59th Medical Wing supports Army South exercise in Panama
By Capt. Sarah HarrisApril 29, 2013
Airmen of the 59th Medical Wing, based out of Joint Base San Antonio-Lackland Air Force Base, in San Antonio, were in the municipality of Veraguas, Panama, for the start of the Beyond the Horizon medical readiness training exercise (MEDRETE), April 16.
BTH 2013 is a U.S. Army South exercise deploying military engineers and medical professionals to Panama for training, while providing services to rural communities. Conducted annually, these missions are part of U.S. Southern Command's (SOUTHCOM) humanitarian and civic assistance program.
The MEDRETE is an 11-day exercise occurring in Cerro De Plata, Los Valles and Calobre. It focuses on key medical issues in the area to include children's health, nutrition education, basic dental services, hypertension and eye surgery to the people of Veraguas and the surrounding areas.
"Our goal is to continue to forge that operating team success between the Air Force and Army," said U.S. Air Force Lt. Col. Randy Ivall, who is serving as the officer in charge of this Panama MEDRETE, "Ultimately at the end of the day, this also prepares us for future missions as well."
Day one of the MEDRETE started slower than expected with approximately 350 citizens showing up. Day two began with a long line formed at the entrance. Due to the first site being much smaller than the others, the projected total for this particular site is only 1,200-1,500 people.

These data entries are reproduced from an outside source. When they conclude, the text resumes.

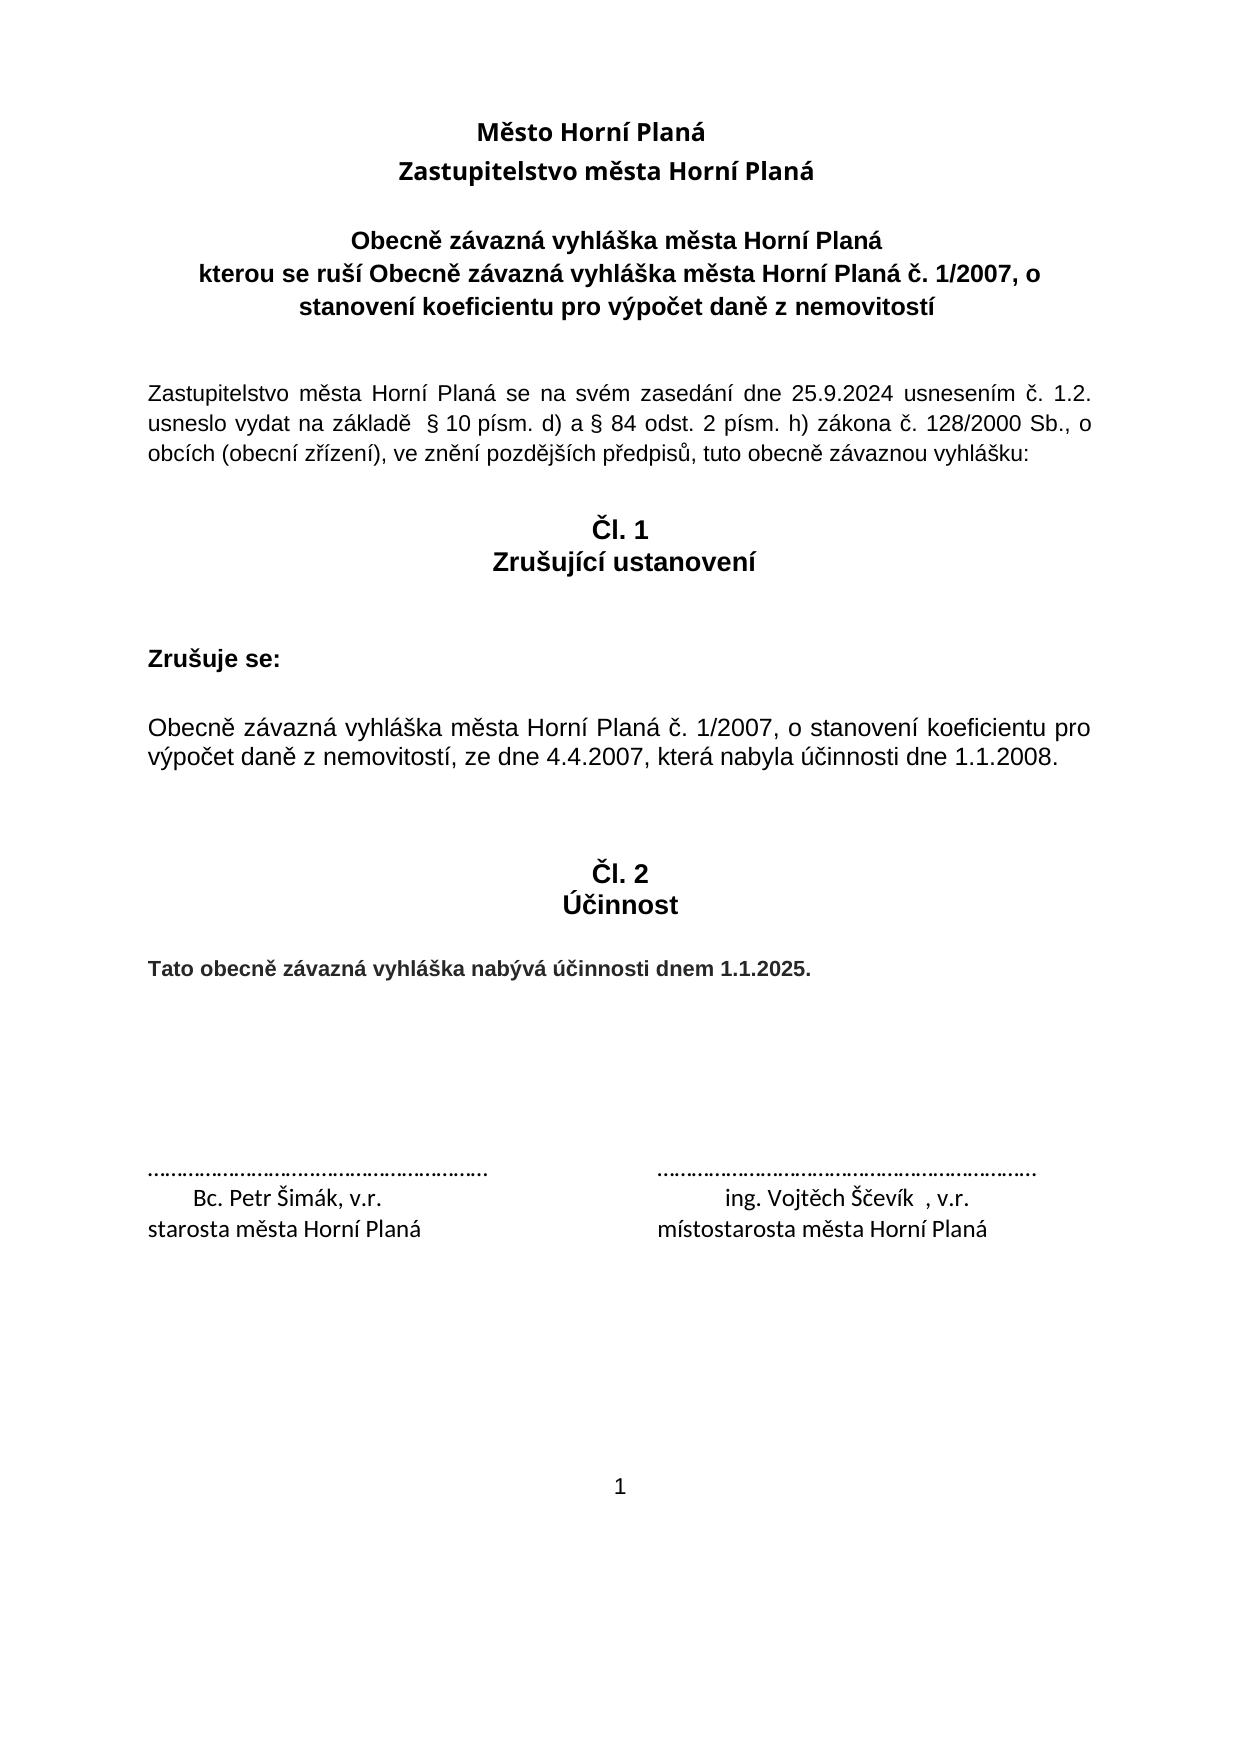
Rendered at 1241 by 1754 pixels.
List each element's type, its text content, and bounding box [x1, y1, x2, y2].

text ………………………..………………………… [148, 1152, 583, 1182]
text Město Horní Planá [148, 114, 1093, 148]
text Čl. 1 [148, 514, 1093, 546]
text Čl. 2 [148, 858, 1093, 889]
subtitle Tato obecně závazná vyhláška nabývá účinnosti dnem 1.1.2025. [148, 956, 1093, 981]
text Bc. Petr Šimák, v.r. [148, 1182, 583, 1213]
text Obecně závazná vyhláška města Horní Planá č. 1/2007, o stanovení koeficientu pro výpočet daně z nemovitostí, ze dne 4.4.2007, která nabyla účinnosti dne 1.1.2008. [148, 713, 1093, 770]
text Zrušující ustanovení [148, 546, 1093, 577]
subtitle Zrušuje se: [148, 644, 1093, 672]
text Zastupitelstvo města Horní Planá [148, 153, 1093, 187]
text Zastupitelstvo města Horní Planá se na svém zasedání dne 25.9.2024 usnesením č. 1.2. usneslo vydat na základě § 10 písm. d) a § 84 odst. 2 písm. h) zákona č. 128/2000 Sb., o obcích (obecní zřízení), ve znění pozdějších předpisů, tuto obecně závaznou vyhlášku: [148, 380, 1093, 467]
text starosta města Horní Planá [148, 1213, 583, 1243]
text místostarosta města Horní Planá [657, 1213, 1093, 1243]
text ………………………………………………………… [657, 1152, 1093, 1182]
text Účinnost [148, 889, 1093, 920]
text Obecně závazná vyhláška města Horní Planá [148, 226, 1093, 254]
text kterou se ruší Obecně závazná vyhláška města Horní Planá č. 1/2007, o stanovení koeficientu pro výpočet daně z nemovitostí [148, 259, 1093, 320]
text ing. Vojtěch Ščevík , v.r. [657, 1182, 1093, 1213]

"We're expecting about 8,000 patients total by the end of the exercise," said Ivall, "Between the soldiers and airmen, we'll get it done."
All of this was made possible by a joint effort of U.S. Air Force, U.S. Army, the Panamanian Ministry of Health and the Panamanian security forces.
Issues such as medication and supplies arriving on time, as well as the language barrier have been a small challenge for the group.
"Our job is to see and take care of as many people as we can," said Master Sgt. Rhonda Bradley, who is in Panama on her second BTH mission, "Although crowd control and language barriers exist, we're still able to make it work."
The exercise is a combination of airmen and soldiers experiencing their first BTH as well as those returning for a second and third time.
"It's been great so far," said Maj. Larissa Weir, an OBGYN here on her first BTH mission. "We converted a school into a temporary clinic, so we are now able to take care of the citizens. I'm really enjoying it."
"The most rewarding experience is the appreciation shown by the citizens," said Cpt. Karla Dennard, an OBGYN here on her second BTH mission, "My hope is to be able to promote education and self-care in these young females."
After the three-day MEDRETE in Cerro De Plata is completed, another will take place in neighboring Los Valles for another three days and finally completing the last location at Calobre in five days.
"Numbers are important, but they can't tell the entire story," said Ivall, "That cultural exchange that makes us better officers and NCOs [noncommissioned officers] to mentor others is invaluable."